Desde hace 25 siglos la cuestión sobre el cambio y la permanencia —como característica fundamental de la realidad— ha estado viva en el pensamiento humano en Occidente. Heráclito propuso a la transformación como inherente a lo que existe, y Parménides consideró lo contrario: la inmutabilidad es la clave del ser. Más allá de la discusión filosófica, la experiencia humana advierte que, en la vida misma, y en los procesos sociales y naturales que procura comprender o explicar, hay una tensión constante entre lo que se modifica y lo que se conserva.
Una manera genial de dar cuenta de esta intrincada relación, la ofrece el lingüista Ferdinand de Saussure: “Lo que domina en toda alteración, es la persistencia de la materia vieja: la infidelidad al pasado es sólo relativa”. Cambiar es complicado.

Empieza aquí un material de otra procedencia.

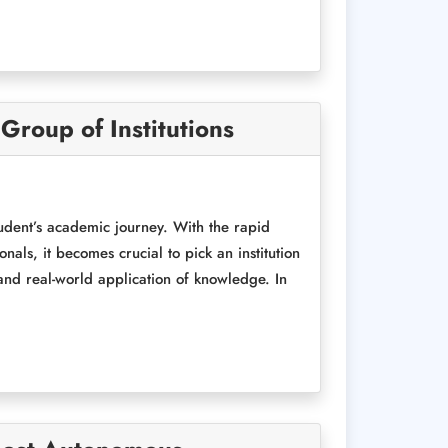
roup of Institutions
tudent’s academic journey. With the rapid
ls, it becomes crucial to pick an institution
 and real-world application of knowledge. In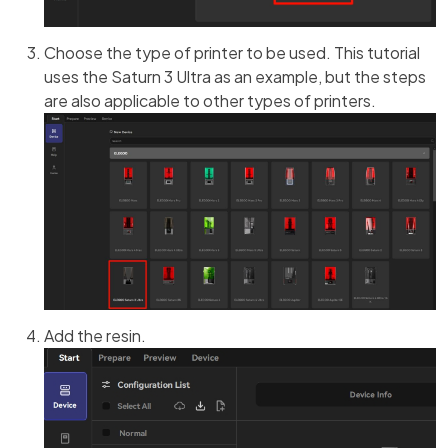
Choose the type of printer to be used. This tutorial
uses the Saturn 3 Ultra as an example, but the steps
are also applicable to other types of printers.
Add the resin.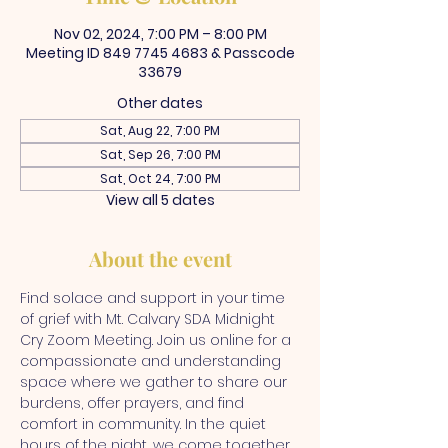
Nov 02, 2024, 7:00 PM – 8:00 PM
Meeting ID 849 7745 4683 & Passcode
33679
Other dates
Sat, Aug 22, 7:00 PM
Sat, Sep 26, 7:00 PM
Sat, Oct 24, 7:00 PM
View all 5 dates
About the event
Find solace and support in your time 
of grief with Mt. Calvary SDA Midnight 
Cry Zoom Meeting. Join us online for a 
compassionate and understanding 
space where we gather to share our 
burdens, offer prayers, and find 
comfort in community. In the quiet 
hours of the night, we come together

Estas consideraciones, en apariencia tan abstractas o lejanas a las políticas y la actividad educativa, juegan un papel crucial y cotidiano. Es propio del ejercicio del poder en general, y de quienes lo detentan en el campo educativo, enunciar proyectos de cambio: palabras como reforma, transformación, o el cada vez más frecuente empleo del verbo innovar, dan cuenta de ello.

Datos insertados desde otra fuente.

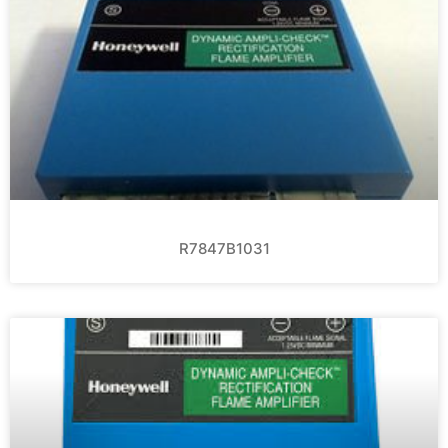
R7847B1031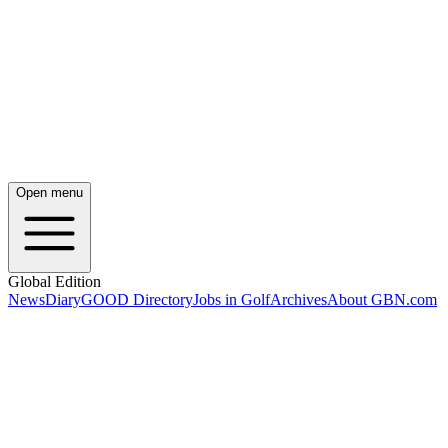
Open menu
Global Edition
News
Diary
GOOD Directory
Jobs in Golf
Archives
About GBN.com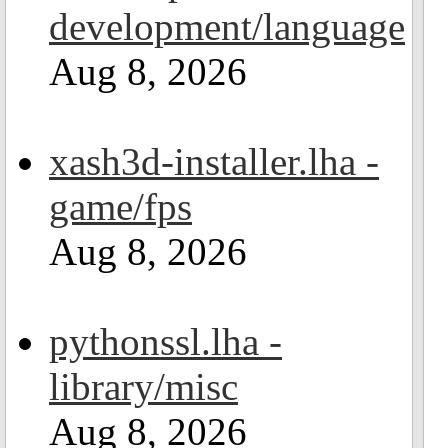
development/language
Aug 8, 2026
xash3d-installer.lha -
game/fps
Aug 8, 2026
pythonssl.lha -
library/misc
Aug 8, 2026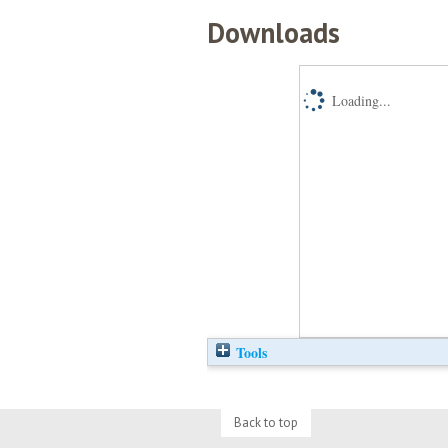
Downloads
Loading...
Tools
Back to top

No es baladí, más bien es necesario, que al ocupar un alto cargo en la gestión pública, un grupo que comparte una cosmovisión se proponga cambiar las cosas. Pero tampoco está de más, es imprescindible, que considere que no basta tener buenas razones para ello, habida cuenta de la dificultad que toda persona enfrenta para hacer o pensar de otro modo lo que ha concebido o realizado durante años, y no se diga si a este escollo natural se añadiera una actitud de resistencia al sentido de la mutación.
Aún sin oposición a lo que se proponga transformar, tiene razón el sabio: la infidelidad al pasado es sólo relativa. Hay algo parecido a la inercia en la acción social: se nutre de las costumbres, las tradiciones, lo que seguro sucederá porque así ha sido antes y sabemos movernos, y qué esperar, dentro de los márgenes de determinada convención: no se logra el cambio sin entender que se actúa en el denso terreno de las concepciones, de las ideas consolidadas, más difíciles de mover que los elementos materiales.
Quien no comprenda las bases en que descansa la orientación de un modo de actuar que requiere ser modificado, está destinado a fracasar o, si acaso, logrará que parezca que ocurrió la transformación sin que realmente suceda.
Por eso el cambio social, salvo en situaciones límite, es gradual, y si es impulsado por el poder, no podrá ocurrir sin estudiar y comprender los cimientos en que descansa aquello que intenta que se lleve a cabo de otra manera. Son esas raíces, esas columnas estructurales las que es preciso considerar para abrir la avenida por donde transite otro curso de acción.
Esa labor es tanto o más importante que expresar la alternativa como algo mejor. Los docentes no son de plastilina, transformables desde las alturas y en tres semanas; no puede haber nueva escuela sin entender, cuestionar, e incluso recuperar, partes importantes de las bases de la antigua; para darle un nuevo sentido a la educación media superior, se requiere indagar a fondo cuál es el papel, o los diversos roles, que la sociedad le ha asignado.
¿Hay que hacer todo esto antes de actuar? No: la política en serio implica combinar el entendimiento del pasado, sus mecanismos y procesos, con propuestas razonables dirigidas a propiciar otros asideros para lograr el paulatino movimiento hacia un rumbo distinto.